If you can read in sets of 4 for a and b, this can be done most cleanly/elegantly/efficiently by operating on 4-tuples because it will more fully saturate some of the instructions, so that all parts of the computation are part of the solution. The below solution uses up to SSSE3. Of course you will be better off to pull this out of the function, initialize constants up front, and find the most efficient way to put the values into the __m128i
values depending on how the surrounding code is structured.
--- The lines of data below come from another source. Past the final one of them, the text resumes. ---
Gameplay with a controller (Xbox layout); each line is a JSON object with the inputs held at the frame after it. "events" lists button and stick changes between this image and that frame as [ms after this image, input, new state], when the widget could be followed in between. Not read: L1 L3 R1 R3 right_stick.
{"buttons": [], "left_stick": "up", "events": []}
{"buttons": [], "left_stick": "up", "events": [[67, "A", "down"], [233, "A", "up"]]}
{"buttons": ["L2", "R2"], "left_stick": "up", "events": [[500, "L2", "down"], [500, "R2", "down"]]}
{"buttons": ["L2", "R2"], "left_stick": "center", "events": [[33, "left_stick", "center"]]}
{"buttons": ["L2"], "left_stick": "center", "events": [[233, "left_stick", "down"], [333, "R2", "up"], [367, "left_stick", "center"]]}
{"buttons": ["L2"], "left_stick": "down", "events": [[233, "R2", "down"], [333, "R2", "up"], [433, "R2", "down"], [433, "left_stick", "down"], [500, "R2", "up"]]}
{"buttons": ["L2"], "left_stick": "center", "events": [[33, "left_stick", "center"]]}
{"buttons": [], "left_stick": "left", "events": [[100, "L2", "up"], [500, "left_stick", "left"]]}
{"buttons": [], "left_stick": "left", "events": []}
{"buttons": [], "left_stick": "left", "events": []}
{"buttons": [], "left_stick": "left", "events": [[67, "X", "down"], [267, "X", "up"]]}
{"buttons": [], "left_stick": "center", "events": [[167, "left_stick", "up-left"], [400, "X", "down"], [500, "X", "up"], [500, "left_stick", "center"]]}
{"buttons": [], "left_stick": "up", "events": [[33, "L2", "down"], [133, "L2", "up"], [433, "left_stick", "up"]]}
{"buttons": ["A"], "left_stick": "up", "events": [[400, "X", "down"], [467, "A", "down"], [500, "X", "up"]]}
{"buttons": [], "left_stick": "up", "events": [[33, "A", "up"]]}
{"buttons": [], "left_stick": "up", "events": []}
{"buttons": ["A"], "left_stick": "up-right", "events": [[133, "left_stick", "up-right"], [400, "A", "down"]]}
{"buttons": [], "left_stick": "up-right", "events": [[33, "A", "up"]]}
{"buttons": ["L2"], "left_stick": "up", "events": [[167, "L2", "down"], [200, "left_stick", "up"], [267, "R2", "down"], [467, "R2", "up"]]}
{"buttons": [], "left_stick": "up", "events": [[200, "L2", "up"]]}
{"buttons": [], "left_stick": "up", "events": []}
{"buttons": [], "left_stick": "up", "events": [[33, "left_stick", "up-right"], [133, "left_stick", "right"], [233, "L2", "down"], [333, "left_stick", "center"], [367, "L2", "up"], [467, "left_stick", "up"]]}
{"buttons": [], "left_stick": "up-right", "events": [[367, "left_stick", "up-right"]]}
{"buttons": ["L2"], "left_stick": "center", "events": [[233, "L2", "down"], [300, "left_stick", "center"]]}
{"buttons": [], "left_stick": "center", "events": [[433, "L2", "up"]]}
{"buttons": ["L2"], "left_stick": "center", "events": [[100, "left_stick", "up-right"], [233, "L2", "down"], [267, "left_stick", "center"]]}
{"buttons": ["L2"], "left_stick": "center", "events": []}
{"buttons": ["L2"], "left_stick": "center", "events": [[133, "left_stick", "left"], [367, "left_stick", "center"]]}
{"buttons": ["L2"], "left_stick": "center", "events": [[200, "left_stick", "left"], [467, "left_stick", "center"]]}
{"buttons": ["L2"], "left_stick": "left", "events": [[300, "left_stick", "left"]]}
// a, b, and out, must all point to 4 integers
void norm2x4(const unsigned *a, const unsigned *b, unsigned *out) {
// load up registers a and b, in practice this should probably not be in a function,
// initialization of zero can happen outside of a loop,
// and a and b can be loaded directly from memory into __m128i registers
__m128i const zero = _mm_setzero_si128();
__m128i alo = _mm_loadu_si128((__m128i*)a); // this can also be adapted to aligned read instructions if you ensure an aligned buffer
__m128i blo = _mm_loadu_si128((__m128i*)b);
// everything is already in the register where we need it except it
// needs to be expanded to 2-byte ints for computations to work correctly
__m128i ahi = _mm_unpackhi_epi8(alo, zero);
__m128i bhi = _mm_unpackhi_epi8(blo, zero);
alo = _mm_unpacklo_epi8(alo, zero);
blo = _mm_unpacklo_epi8(blo, zero);
alo = _mm_sub_epi16(alo, blo); // don't care if a - b, or b - a, the "wrong" one will result in a
ahi = _mm_sub_epi16(ahi, bhi); // negation the square will later correct
alo = _mm_madd_epi16(alo, alo); // perform the square, and add every two adjacent
ahi = _mm_madd_epi16(ahi, ahi);
alo = _mm_hadd_epi32(alo, ahi); // add horizontal elements; ahi now contains 4 ints which are your results
// store the result to output; this can be adapted to an aligned store if you ensure an aligned buffer
// or the individual values can be extracted directly to 32-bit registers using _mm_extract_epi32
_mm_storeu_si128((__m128i*)out, alo);
}